• TEXT BLOCK
At this point in the cross-examination, Ms. Hoskins’s demeanor, which had been feisty, began to crack and she lifted her glasses up to wipe tears away with a paper napkin.
Bonds eventually contacted the FBI about his allegation against Mr. Hoskins.
In response, Ms. Hoskins said on the stand, her brother contacted the FBI and told agents about the injection his sister had witnessed.
When later it became clear that the FBI was going to ask her about the incident, she got a lawyer because her brother “threw me under the bus, and that’s why I’m over here,” she said.
When prosecutor Matthew Parrella questioned her, he asked her: “Are you testifying here just to back your brother up?”
“Absolutely not,” she responded.
“Are you happy being here?”
“No,” she said, choking up and lifting her glasses to wipe more tears away. “I was put in the middle of this.”
Ms. Hoskins’s story is particularly poignant, says Derek Van Rheenen, director of Cultural Studies of Sport in Education at the University of California at Berkeley.
“She was witnessing unethical behavior and turning a blind eye,” he says. “We need to ask ourselves, what investment do I have in this person that’s causing me to ignore my own values?"

• ABOUT THIS EXERCISE
Decide whether each statement agrees with the testimony account above. Answer yes or no for each, and quote the exact words of the account that settle it. 1. Ms. Hoskins got a lawyer because of something her brother did. 2. Ms. Hoskins told the prosecutor she was happy to be testifying. 3. Derek Van Rheenen is a prosecutor in the case.

• DATASET CONTENT
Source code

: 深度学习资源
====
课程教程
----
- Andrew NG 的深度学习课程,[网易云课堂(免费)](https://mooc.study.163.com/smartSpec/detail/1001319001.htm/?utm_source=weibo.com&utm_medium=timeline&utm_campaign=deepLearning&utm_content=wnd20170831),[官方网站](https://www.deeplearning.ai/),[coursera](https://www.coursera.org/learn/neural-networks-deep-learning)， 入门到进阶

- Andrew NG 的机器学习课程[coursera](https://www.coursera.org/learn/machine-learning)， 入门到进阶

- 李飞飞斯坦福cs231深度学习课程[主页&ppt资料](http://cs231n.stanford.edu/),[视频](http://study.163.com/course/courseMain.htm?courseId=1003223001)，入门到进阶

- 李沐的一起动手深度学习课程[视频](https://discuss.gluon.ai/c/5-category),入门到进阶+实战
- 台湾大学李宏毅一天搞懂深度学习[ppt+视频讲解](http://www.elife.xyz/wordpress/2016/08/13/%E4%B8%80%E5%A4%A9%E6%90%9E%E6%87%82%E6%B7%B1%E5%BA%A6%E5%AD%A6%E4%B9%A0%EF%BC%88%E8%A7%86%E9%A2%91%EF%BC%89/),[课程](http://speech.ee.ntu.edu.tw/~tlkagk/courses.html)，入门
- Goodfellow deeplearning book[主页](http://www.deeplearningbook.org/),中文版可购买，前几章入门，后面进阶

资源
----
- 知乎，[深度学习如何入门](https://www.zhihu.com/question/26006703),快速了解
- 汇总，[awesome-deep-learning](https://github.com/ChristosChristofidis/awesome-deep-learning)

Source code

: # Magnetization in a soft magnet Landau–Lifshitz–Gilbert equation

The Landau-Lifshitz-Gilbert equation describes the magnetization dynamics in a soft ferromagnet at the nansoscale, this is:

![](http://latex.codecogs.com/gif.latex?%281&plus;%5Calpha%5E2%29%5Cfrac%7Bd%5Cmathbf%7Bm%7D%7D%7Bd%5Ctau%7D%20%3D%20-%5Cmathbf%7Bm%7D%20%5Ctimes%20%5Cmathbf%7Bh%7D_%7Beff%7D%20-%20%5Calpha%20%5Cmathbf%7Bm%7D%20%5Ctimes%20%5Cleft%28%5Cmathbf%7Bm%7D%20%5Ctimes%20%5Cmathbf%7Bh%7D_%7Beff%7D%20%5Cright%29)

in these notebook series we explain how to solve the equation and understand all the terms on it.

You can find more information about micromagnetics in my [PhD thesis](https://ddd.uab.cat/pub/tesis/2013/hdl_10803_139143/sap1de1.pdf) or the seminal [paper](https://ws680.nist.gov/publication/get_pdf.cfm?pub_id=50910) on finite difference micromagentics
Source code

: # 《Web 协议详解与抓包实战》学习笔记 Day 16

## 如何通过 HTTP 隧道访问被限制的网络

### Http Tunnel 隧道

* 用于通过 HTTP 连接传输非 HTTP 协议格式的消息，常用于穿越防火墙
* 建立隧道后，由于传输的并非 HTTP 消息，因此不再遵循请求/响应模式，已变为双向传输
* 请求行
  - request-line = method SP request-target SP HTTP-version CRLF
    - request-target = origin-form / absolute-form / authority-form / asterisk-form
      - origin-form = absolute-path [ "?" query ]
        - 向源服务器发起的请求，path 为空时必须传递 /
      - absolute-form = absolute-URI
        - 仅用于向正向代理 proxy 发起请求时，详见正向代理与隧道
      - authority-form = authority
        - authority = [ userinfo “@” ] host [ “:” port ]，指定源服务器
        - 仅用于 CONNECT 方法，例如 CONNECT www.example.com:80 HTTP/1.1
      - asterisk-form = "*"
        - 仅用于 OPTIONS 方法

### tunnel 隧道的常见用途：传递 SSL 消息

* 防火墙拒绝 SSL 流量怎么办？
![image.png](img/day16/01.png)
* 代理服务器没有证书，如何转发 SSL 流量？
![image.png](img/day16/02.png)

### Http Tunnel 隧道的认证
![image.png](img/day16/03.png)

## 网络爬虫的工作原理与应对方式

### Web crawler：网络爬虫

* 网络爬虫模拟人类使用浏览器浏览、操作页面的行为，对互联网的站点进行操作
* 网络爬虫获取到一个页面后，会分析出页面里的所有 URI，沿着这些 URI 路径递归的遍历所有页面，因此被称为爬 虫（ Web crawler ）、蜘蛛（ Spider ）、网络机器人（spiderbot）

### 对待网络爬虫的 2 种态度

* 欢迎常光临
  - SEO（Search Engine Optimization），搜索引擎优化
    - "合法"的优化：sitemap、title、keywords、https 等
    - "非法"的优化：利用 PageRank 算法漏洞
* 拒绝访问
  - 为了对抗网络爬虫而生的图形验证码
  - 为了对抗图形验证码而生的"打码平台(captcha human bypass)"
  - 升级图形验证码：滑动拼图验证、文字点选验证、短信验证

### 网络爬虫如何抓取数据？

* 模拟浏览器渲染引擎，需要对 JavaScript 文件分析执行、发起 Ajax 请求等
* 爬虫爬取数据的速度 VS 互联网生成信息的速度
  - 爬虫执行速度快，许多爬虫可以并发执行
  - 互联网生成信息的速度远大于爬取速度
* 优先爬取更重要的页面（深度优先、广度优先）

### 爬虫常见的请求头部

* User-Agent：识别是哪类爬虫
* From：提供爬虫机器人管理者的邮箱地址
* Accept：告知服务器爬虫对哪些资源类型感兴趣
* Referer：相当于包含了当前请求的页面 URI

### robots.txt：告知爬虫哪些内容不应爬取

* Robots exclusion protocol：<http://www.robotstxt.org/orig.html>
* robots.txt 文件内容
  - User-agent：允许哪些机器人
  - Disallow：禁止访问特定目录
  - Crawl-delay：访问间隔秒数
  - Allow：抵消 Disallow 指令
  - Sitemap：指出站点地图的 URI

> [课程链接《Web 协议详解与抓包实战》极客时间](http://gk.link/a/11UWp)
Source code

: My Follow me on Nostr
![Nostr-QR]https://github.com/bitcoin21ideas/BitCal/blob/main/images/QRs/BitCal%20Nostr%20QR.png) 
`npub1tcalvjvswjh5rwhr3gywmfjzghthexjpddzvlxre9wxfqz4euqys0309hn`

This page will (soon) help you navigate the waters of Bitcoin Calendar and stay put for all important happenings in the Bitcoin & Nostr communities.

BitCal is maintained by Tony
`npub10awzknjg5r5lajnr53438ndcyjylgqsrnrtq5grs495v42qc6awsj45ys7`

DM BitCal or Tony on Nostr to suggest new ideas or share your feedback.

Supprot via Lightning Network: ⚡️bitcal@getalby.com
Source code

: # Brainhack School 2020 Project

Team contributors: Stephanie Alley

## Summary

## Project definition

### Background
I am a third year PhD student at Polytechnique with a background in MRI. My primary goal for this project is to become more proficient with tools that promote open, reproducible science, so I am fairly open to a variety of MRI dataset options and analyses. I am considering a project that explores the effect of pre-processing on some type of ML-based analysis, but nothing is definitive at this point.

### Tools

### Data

• OUTPUT
1. Yes: "she got a lawyer because her brother “threw me under the bus"
2. No: "“No,” she said, choking up"
3. No: "director of Cultural Studies of Sport in Education at the University of California at Berkeley"